Преобразуйте строки списка между строкой, содержащей «locality: Maroa, Río», и строкой, содержащей «scientific name: Lonicera involucrata», включительно в массив JSON, где каждой строке соответствует одна строка массива, а пустые строки пропущены.

========================================

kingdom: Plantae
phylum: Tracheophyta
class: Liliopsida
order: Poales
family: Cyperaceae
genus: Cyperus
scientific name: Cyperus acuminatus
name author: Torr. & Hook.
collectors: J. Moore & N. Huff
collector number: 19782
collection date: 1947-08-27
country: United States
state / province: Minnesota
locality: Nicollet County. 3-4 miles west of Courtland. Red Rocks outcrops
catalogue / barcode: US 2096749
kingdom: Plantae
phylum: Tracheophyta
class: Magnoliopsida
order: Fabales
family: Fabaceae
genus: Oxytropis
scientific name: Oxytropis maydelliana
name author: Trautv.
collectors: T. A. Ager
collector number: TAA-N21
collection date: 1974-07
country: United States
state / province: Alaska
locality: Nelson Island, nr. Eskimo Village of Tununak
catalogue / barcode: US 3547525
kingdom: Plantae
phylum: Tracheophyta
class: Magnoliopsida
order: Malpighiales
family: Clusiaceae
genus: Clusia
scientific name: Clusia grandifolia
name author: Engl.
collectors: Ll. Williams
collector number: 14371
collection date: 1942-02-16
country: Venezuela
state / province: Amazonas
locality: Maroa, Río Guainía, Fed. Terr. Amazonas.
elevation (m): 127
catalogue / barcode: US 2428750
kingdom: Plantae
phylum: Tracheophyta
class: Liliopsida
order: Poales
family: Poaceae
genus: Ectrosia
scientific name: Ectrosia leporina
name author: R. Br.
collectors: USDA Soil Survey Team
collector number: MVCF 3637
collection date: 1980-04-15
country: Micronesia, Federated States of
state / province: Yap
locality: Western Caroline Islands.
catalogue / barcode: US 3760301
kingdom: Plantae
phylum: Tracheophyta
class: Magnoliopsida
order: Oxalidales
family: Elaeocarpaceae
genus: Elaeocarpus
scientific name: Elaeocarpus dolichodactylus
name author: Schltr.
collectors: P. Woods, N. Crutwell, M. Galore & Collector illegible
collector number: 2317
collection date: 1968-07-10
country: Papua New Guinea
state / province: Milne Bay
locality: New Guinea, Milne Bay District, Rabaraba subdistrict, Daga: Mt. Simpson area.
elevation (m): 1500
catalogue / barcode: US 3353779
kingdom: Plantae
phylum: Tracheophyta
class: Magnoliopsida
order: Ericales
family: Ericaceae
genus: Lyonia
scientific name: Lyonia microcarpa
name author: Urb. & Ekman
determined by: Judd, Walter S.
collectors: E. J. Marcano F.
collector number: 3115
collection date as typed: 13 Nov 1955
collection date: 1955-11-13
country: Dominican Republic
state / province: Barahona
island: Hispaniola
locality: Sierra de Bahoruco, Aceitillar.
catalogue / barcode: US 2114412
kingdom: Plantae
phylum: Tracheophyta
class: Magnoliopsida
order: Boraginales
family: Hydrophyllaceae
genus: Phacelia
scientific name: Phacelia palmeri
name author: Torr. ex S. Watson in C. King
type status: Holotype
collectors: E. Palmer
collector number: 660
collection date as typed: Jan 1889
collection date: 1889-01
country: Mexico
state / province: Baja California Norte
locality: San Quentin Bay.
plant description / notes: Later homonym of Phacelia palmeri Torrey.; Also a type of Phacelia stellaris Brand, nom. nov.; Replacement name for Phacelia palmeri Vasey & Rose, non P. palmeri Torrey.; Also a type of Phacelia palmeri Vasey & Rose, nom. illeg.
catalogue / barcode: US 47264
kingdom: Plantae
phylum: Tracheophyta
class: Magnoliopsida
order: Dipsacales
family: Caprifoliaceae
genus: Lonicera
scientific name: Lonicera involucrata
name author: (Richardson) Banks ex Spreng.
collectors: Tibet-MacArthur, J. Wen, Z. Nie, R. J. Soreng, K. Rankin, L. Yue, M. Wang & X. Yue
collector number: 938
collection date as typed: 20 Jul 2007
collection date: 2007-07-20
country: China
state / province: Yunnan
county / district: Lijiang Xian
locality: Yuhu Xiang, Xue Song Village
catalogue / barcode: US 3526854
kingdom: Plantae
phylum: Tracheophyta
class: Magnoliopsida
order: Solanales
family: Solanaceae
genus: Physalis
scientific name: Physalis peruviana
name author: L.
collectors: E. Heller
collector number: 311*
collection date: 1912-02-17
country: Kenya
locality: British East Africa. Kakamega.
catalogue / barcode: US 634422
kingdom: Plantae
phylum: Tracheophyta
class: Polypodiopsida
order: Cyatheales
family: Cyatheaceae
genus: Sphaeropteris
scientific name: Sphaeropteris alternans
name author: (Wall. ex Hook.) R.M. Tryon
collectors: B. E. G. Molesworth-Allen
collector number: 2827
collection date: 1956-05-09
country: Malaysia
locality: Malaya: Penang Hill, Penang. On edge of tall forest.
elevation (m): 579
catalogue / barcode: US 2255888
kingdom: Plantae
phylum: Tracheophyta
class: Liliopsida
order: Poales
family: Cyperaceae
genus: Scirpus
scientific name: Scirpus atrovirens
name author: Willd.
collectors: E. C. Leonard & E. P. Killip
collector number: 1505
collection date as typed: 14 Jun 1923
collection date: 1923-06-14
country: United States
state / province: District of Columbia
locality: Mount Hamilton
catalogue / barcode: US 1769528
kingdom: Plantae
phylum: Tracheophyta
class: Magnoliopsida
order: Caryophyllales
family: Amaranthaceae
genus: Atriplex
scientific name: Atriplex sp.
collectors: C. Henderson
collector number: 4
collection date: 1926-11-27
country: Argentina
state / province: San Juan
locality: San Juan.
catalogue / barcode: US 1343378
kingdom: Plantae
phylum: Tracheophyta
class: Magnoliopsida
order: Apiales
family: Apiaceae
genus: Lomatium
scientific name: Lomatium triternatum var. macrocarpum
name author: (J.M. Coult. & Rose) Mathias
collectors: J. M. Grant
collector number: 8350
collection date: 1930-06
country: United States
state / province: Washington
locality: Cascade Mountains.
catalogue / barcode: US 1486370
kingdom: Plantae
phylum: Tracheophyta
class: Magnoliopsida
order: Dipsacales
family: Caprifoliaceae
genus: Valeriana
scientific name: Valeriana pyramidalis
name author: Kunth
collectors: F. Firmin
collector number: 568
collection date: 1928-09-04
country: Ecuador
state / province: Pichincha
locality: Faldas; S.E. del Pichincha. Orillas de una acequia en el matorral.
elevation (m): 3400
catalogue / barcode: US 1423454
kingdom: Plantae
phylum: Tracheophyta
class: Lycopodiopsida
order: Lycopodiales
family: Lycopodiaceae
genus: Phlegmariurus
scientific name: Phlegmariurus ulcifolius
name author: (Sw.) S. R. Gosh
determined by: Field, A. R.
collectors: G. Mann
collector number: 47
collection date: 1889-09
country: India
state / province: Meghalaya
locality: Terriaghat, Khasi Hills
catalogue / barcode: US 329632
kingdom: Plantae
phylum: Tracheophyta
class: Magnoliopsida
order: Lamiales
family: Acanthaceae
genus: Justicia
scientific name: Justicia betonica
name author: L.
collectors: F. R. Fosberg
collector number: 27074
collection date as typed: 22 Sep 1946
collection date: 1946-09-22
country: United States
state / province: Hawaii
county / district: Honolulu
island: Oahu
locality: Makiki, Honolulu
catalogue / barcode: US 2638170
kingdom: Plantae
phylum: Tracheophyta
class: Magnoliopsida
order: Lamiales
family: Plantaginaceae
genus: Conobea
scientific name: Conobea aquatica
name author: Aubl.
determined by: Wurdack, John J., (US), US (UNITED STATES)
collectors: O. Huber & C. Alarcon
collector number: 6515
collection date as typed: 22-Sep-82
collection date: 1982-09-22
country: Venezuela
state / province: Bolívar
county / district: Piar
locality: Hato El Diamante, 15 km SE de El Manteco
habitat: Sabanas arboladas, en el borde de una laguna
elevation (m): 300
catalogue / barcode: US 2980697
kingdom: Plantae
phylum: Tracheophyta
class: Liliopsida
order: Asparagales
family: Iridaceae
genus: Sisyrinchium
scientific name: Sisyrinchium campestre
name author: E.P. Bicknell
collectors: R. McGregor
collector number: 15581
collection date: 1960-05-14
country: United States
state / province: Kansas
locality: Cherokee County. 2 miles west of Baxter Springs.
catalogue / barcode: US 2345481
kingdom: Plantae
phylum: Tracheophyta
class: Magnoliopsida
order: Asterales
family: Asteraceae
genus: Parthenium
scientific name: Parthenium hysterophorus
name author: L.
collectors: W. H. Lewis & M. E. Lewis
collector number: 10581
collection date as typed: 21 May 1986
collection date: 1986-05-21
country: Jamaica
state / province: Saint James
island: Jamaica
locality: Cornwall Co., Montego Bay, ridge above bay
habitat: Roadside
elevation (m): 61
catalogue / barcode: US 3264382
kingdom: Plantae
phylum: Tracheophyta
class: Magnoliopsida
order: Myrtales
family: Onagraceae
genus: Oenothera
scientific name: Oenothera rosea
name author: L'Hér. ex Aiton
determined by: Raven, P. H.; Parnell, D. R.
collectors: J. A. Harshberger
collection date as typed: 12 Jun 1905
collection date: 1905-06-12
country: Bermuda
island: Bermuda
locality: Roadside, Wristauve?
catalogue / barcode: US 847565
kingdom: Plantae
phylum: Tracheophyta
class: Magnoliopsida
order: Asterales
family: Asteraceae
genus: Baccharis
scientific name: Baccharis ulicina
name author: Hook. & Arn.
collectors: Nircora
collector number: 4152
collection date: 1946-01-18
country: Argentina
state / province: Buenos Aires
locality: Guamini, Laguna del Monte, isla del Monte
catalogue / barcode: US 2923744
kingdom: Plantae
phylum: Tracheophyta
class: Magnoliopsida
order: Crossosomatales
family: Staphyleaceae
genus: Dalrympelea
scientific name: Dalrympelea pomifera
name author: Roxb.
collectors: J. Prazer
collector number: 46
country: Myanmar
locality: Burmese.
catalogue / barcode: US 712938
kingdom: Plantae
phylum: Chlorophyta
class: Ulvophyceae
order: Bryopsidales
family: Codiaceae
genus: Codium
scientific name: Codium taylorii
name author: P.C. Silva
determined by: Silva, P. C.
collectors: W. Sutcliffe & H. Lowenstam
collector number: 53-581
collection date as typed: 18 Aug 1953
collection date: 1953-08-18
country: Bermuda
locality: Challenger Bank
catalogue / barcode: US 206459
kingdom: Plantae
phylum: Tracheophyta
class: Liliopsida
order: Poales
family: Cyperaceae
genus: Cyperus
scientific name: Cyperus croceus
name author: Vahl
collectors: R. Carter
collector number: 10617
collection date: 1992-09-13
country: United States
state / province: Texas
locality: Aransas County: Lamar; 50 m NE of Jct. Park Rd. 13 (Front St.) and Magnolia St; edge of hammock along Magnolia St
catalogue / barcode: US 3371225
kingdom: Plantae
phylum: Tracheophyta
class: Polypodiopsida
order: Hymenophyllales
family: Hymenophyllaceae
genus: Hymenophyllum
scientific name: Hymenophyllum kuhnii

========================================

**Выполненное задание**:
[
  "locality: Maroa, Río Guainía, Fed. Terr. Amazonas.",
  "elevation (m): 127",
  "catalogue / barcode: US 2428750",
  "kingdom: Plantae",
  "phylum: Tracheophyta",
  "class: Liliopsida",
  "order: Poales",
  "family: Poaceae",
  "genus: Ectrosia",
  "scientific name: Ectrosia leporina",
  "name author: R. Br.",
  "collectors: USDA Soil Survey Team",
  "collector number: MVCF 3637",
  "collection date: 1980-04-15",
  "country: Micronesia, Federated States of",
  "state / province: Yap",
  "locality: Western Caroline Islands.",
  "catalogue / barcode: US 3760301",
  "kingdom: Plantae",
  "phylum: Tracheophyta",
  "class: Magnoliopsida",
  "order: Oxalidales",
  "family: Elaeocarpaceae",
  "genus: Elaeocarpus",
  "scientific name: Elaeocarpus dolichodactylus",
  "name author: Schltr.",
  "collectors: P. Woods, N. Crutwell, M. Galore & Collector illegible",
  "collector number: 2317",
  "collection date: 1968-07-10",
  "country: Papua New Guinea",
  "state / province: Milne Bay",
  "locality: New Guinea, Milne Bay District, Rabaraba subdistrict, Daga: Mt. Simpson area.",
  "elevation (m): 1500",
  "catalogue / barcode: US 3353779",
  "kingdom: Plantae",
  "phylum: Tracheophyta",
  "class: Magnoliopsida",
  "order: Ericales",
  "family: Ericaceae",
  "genus: Lyonia",
  "scientific name: Lyonia microcarpa",
  "name author: Urb. & Ekman",
  "determined by: Judd, Walter S.",
  "collectors: E. J. Marcano F.",
  "collector number: 3115",
  "collection date as typed: 13 Nov 1955",
  "collection date: 1955-11-13",
  "country: Dominican Republic",
  "state / province: Barahona",
  "island: Hispaniola",
  "locality: Sierra de Bahoruco, Aceitillar.",
  "catalogue / barcode: US 2114412",
  "kingdom: Plantae",
  "phylum: Tracheophyta",
  "class: Magnoliopsida",
  "order: Boraginales",
  "family: Hydrophyllaceae",
  "genus: Phacelia",
  "scientific name: Phacelia palmeri",
  "name author: Torr. ex S. Watson in C. King",
  "type status: Holotype",
  "collectors: E. Palmer",
  "collector number: 660",
  "collection date as typed: Jan 1889",
  "collection date: 1889-01",
  "country: Mexico",
  "state / province: Baja California Norte",
  "locality: San Quentin Bay.",
  "plant description / notes: Later homonym of Phacelia palmeri Torrey.; Also a type of Phacelia stellaris Brand, nom. nov.; Replacement name for Phacelia palmeri Vasey & Rose, non P. palmeri Torrey.; Also a type of Phacelia palmeri Vasey & Rose, nom. illeg.",
  "catalogue / barcode: US 47264",
  "kingdom: Plantae",
  "phylum: Tracheophyta",
  "class: Magnoliopsida",
  "order: Dipsacales",
  "family: Caprifoliaceae",
  "genus: Lonicera",
  "scientific name: Lonicera involucrata"
]